### TASK BRIEF:
Every entry should be repeated exactly. Omit the pictures.

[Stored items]
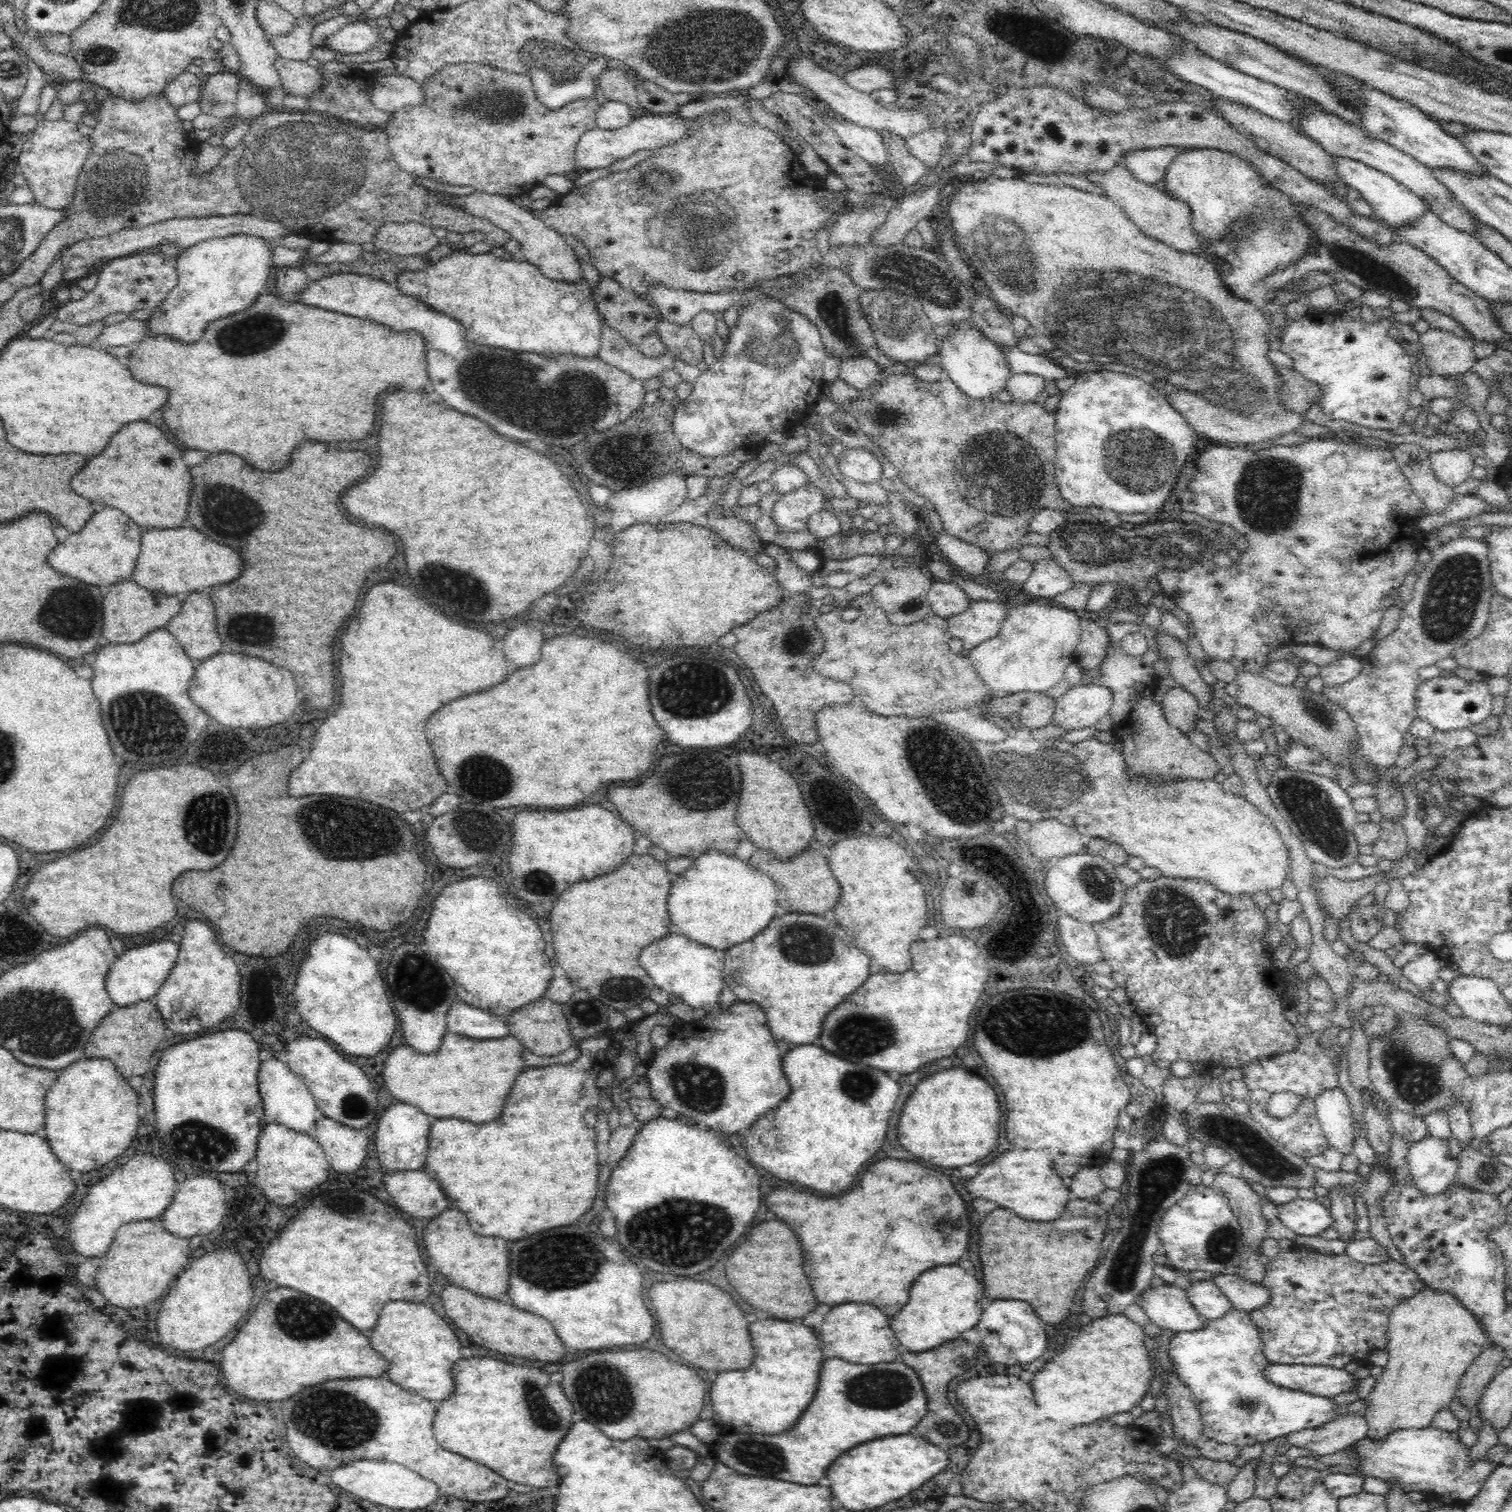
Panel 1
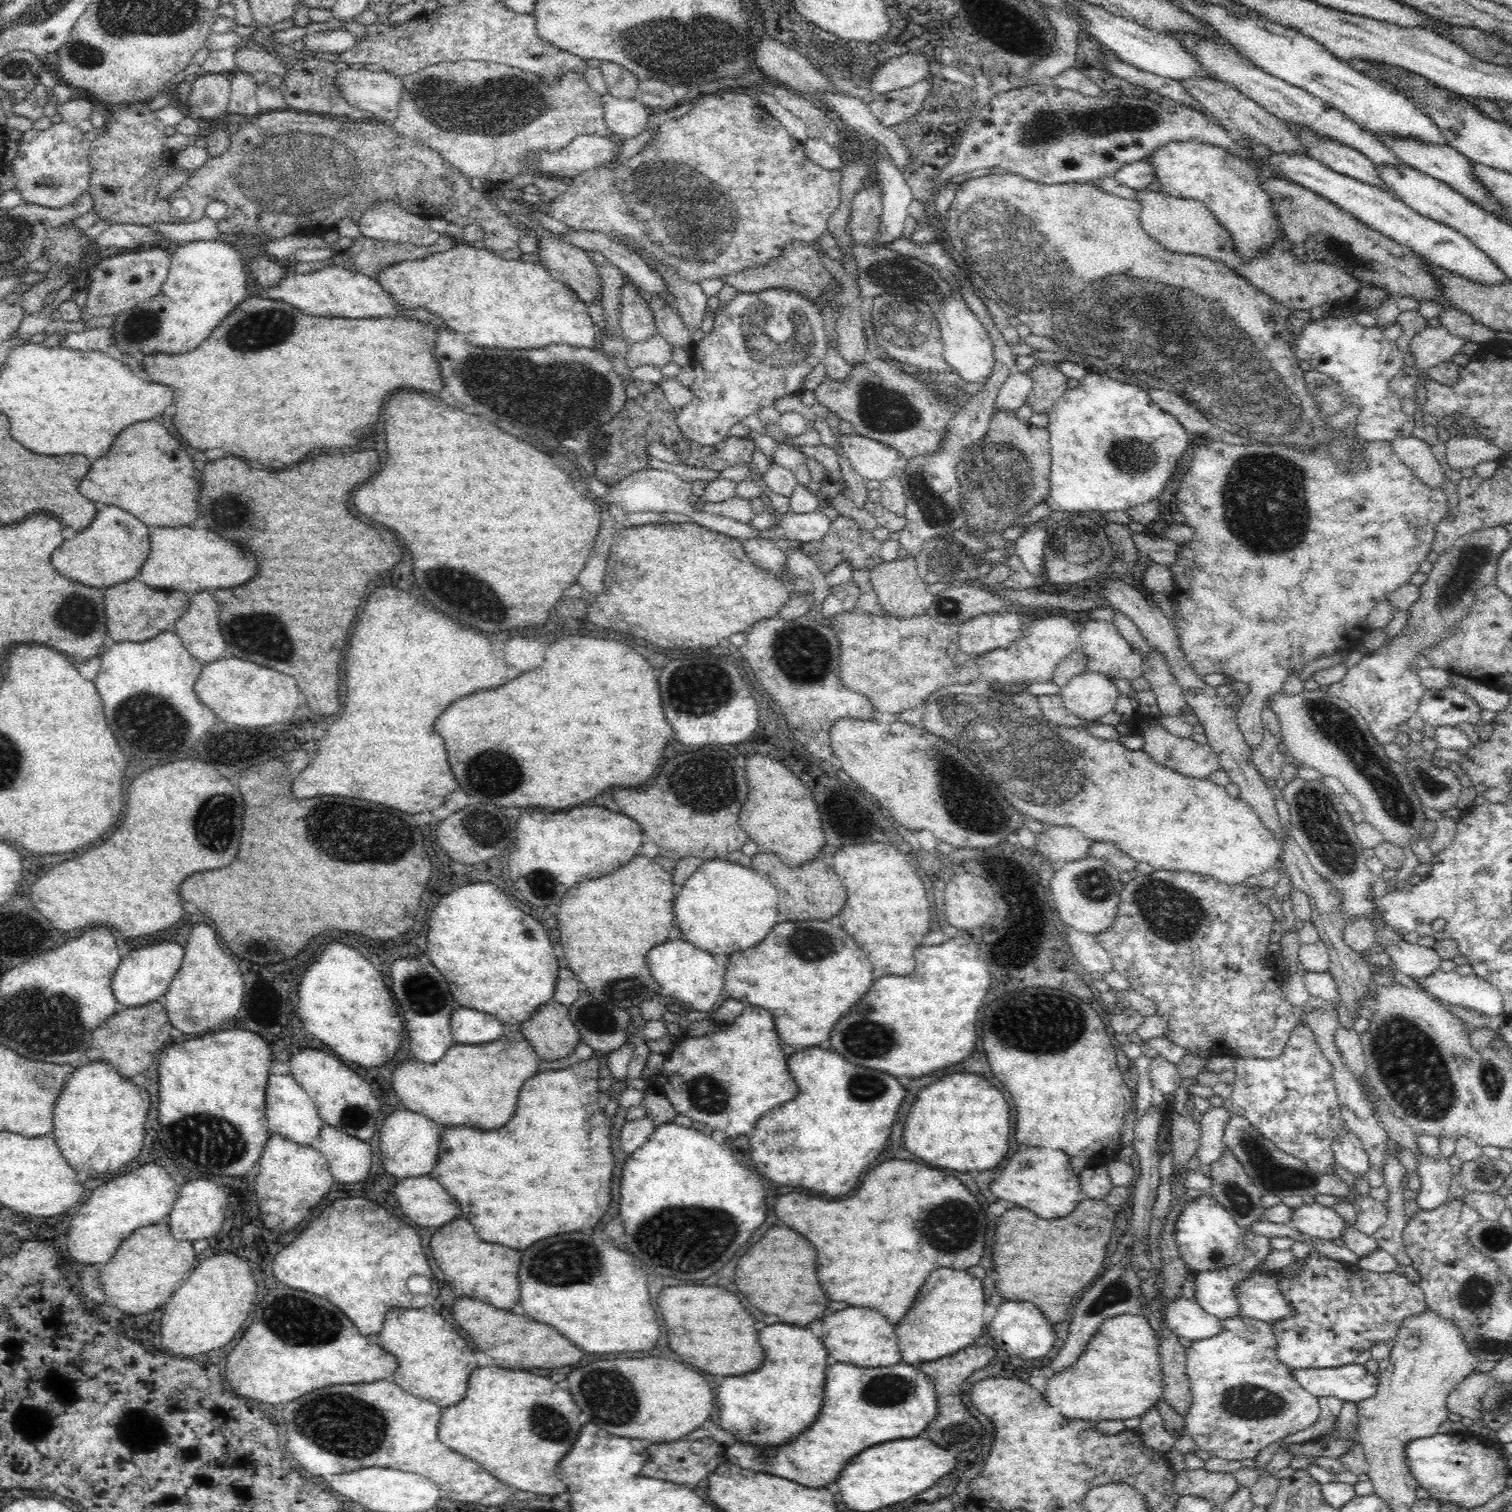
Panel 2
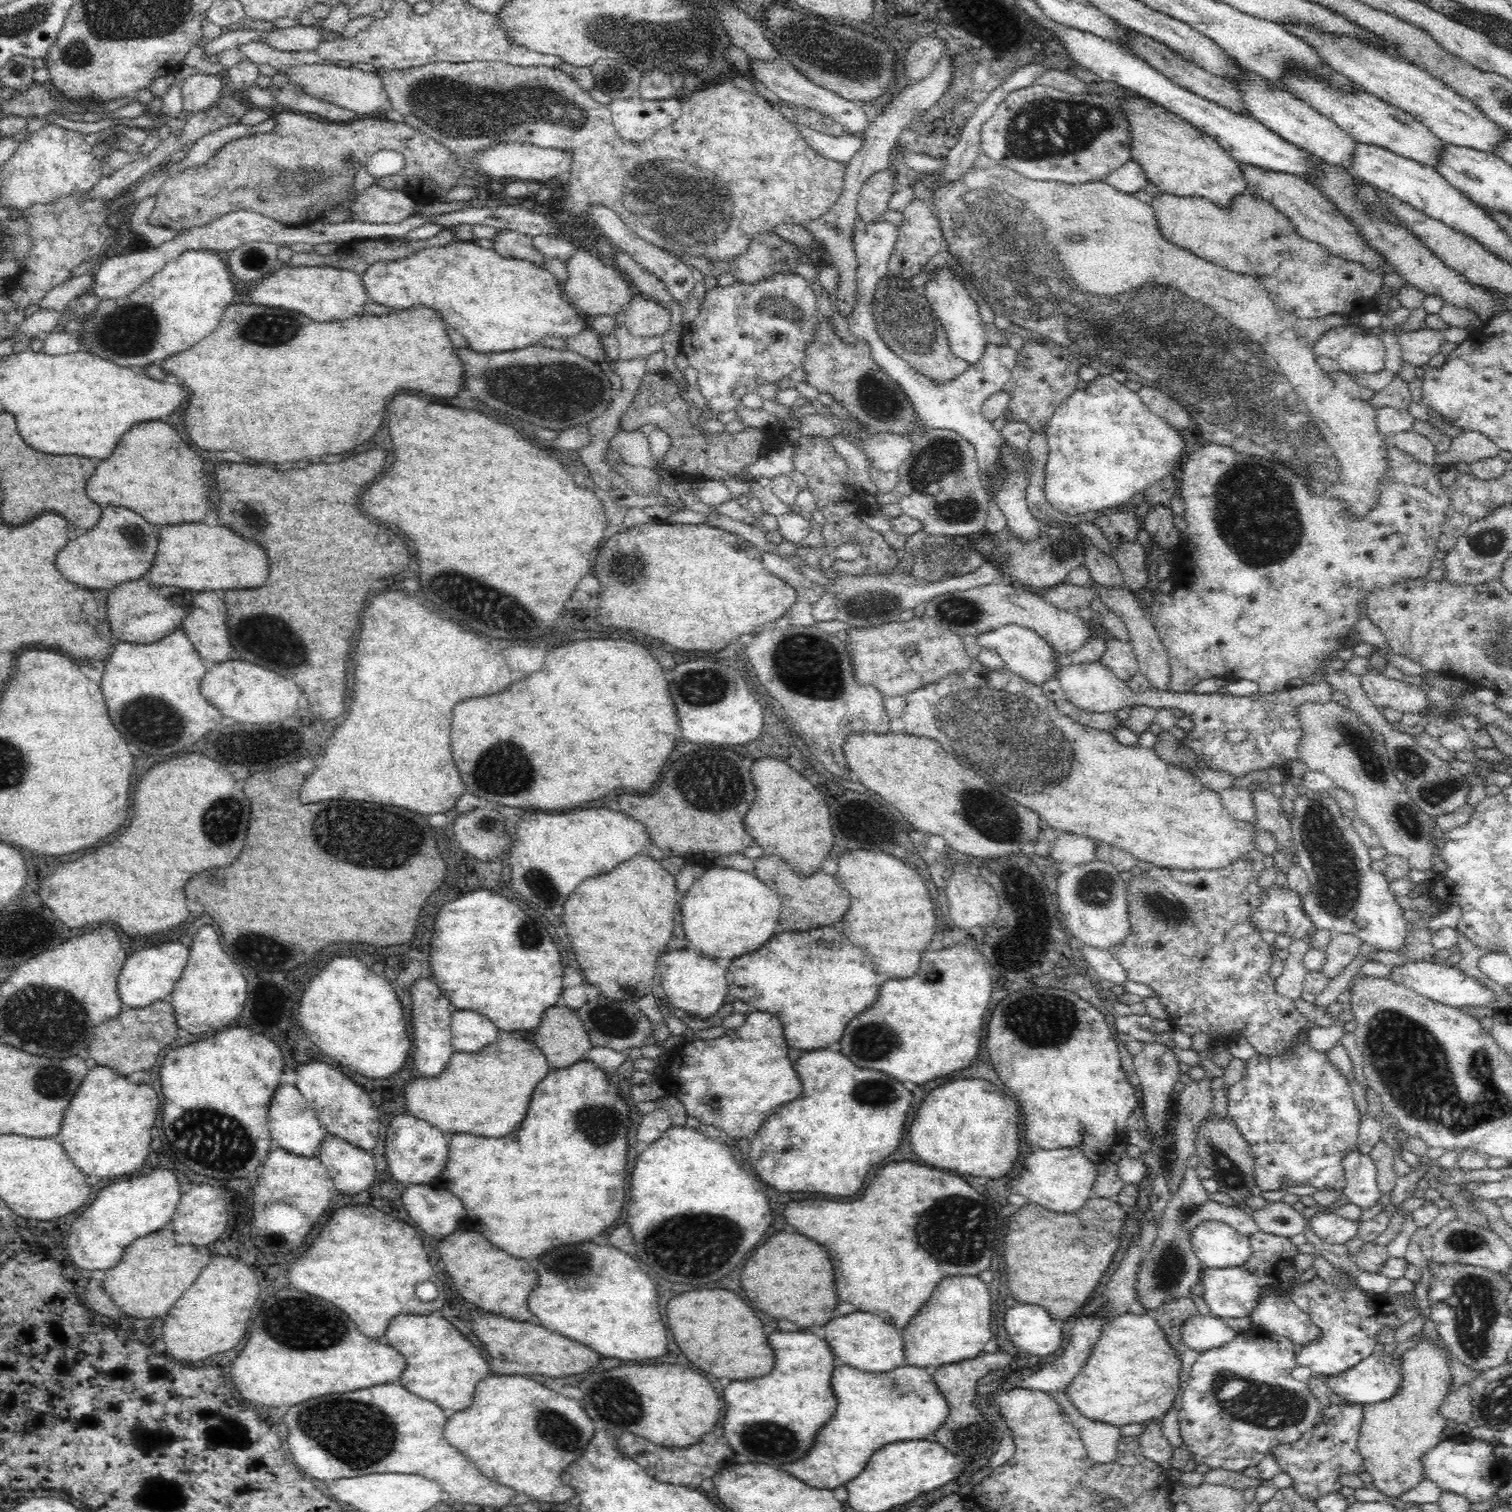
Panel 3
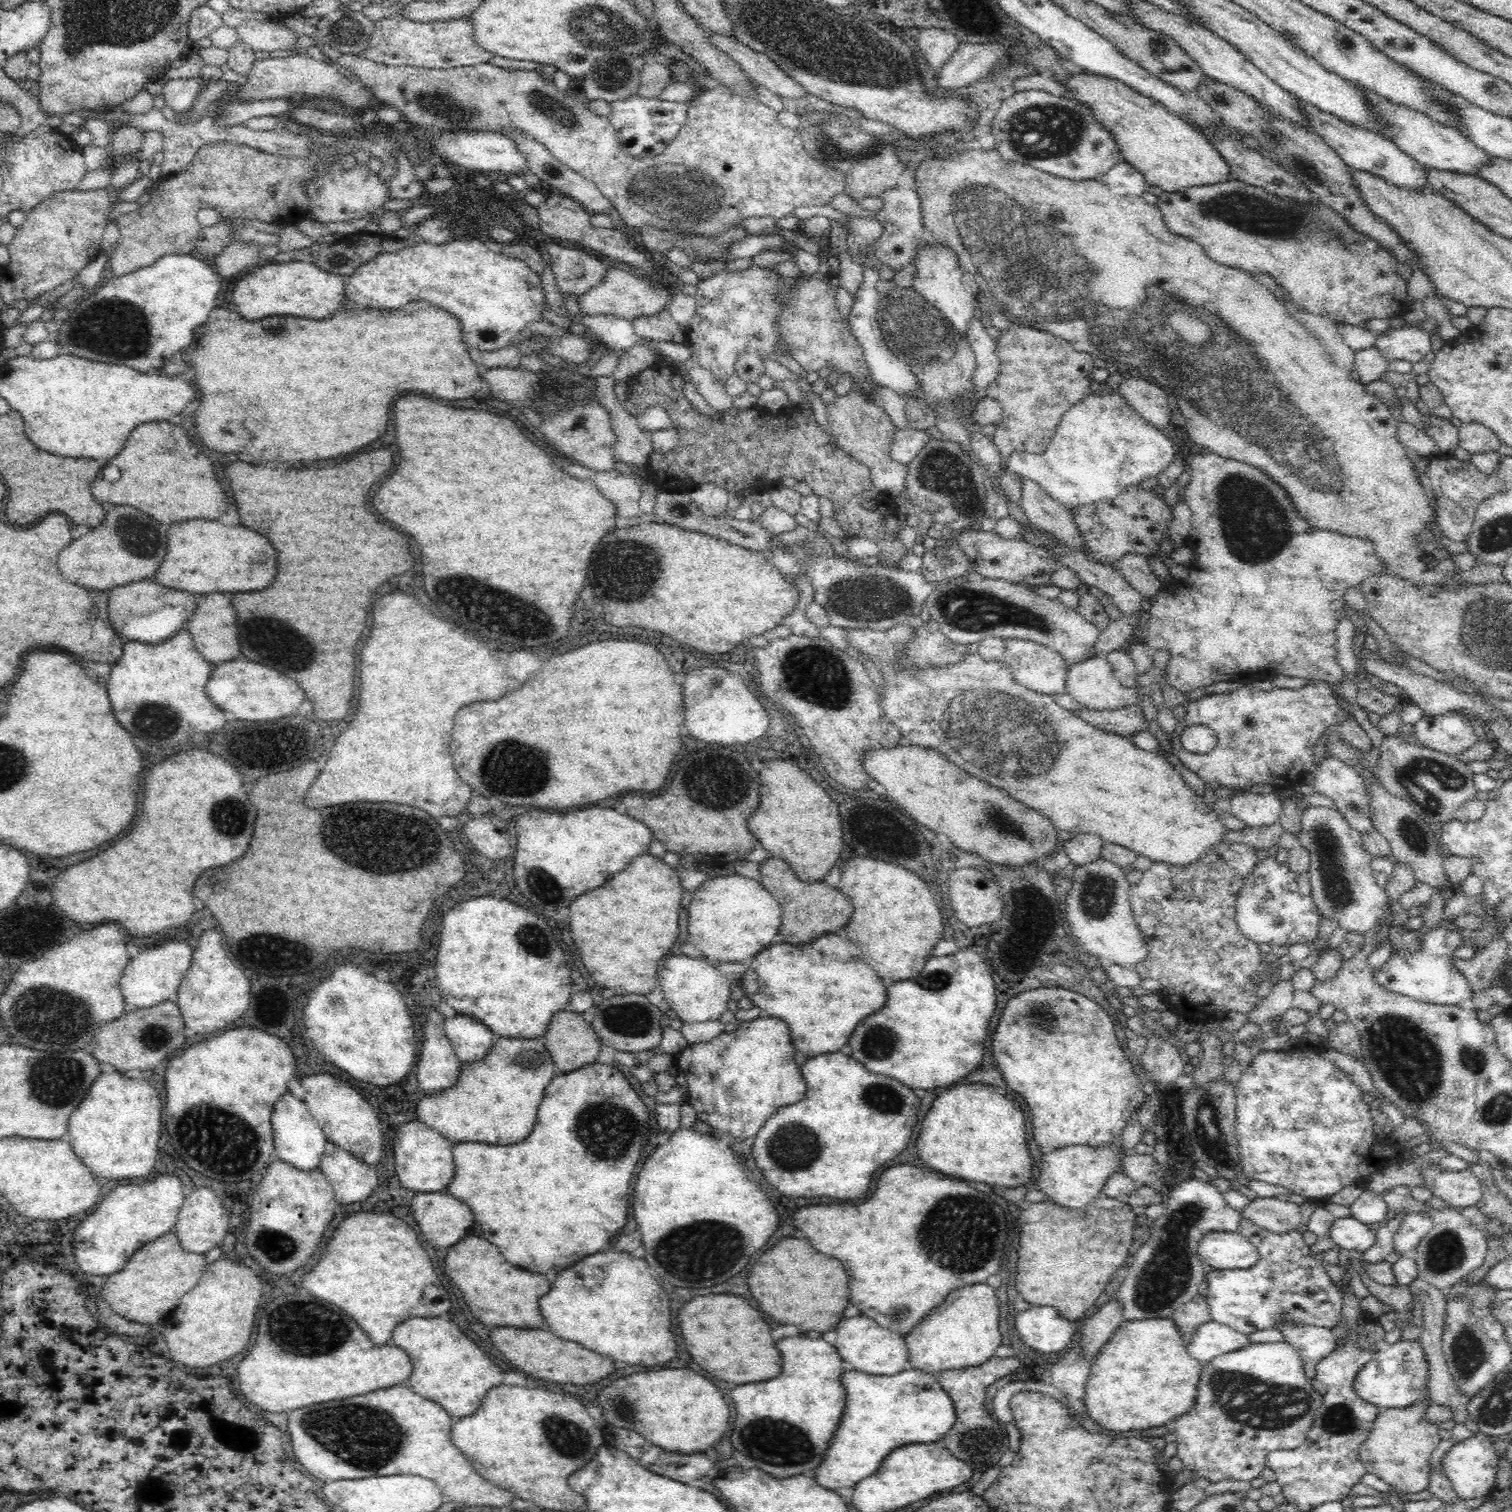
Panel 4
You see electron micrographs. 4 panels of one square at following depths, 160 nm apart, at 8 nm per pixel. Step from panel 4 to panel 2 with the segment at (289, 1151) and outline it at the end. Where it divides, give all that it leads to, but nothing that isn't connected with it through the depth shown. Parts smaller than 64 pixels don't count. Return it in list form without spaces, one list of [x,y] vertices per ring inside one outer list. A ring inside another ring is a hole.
[[[270,1074],[266,1086],[266,1116],[268,1116],[269,1132],[277,1132],[297,1142],[310,1144],[318,1136],[325,1122],[320,1118],[314,1101],[310,1095],[296,1082],[290,1074]]]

### EXERCISE SOLUTION:
Panel 1
Panel 2
Panel 3
Panel 4
You see electron micrographs. 4 panels of one square at following depths, 160 nm apart, at 8 nm per pixel. Step from panel 4 to panel 2 with the segment at (289, 1151) and outline it at the end. Where it divides, give all that it leads to, but nothing that isn't connected with it through the depth shown. Parts smaller than 64 pixels don't count. Return it in list form without spaces, one list of [x,y] vertices per ring inside one outer list. A ring inside another ring is a hole.
[[[270,1074],[266,1086],[266,1116],[268,1116],[269,1132],[277,1132],[297,1142],[310,1144],[318,1136],[325,1122],[320,1118],[314,1101],[310,1095],[296,1082],[290,1074]]]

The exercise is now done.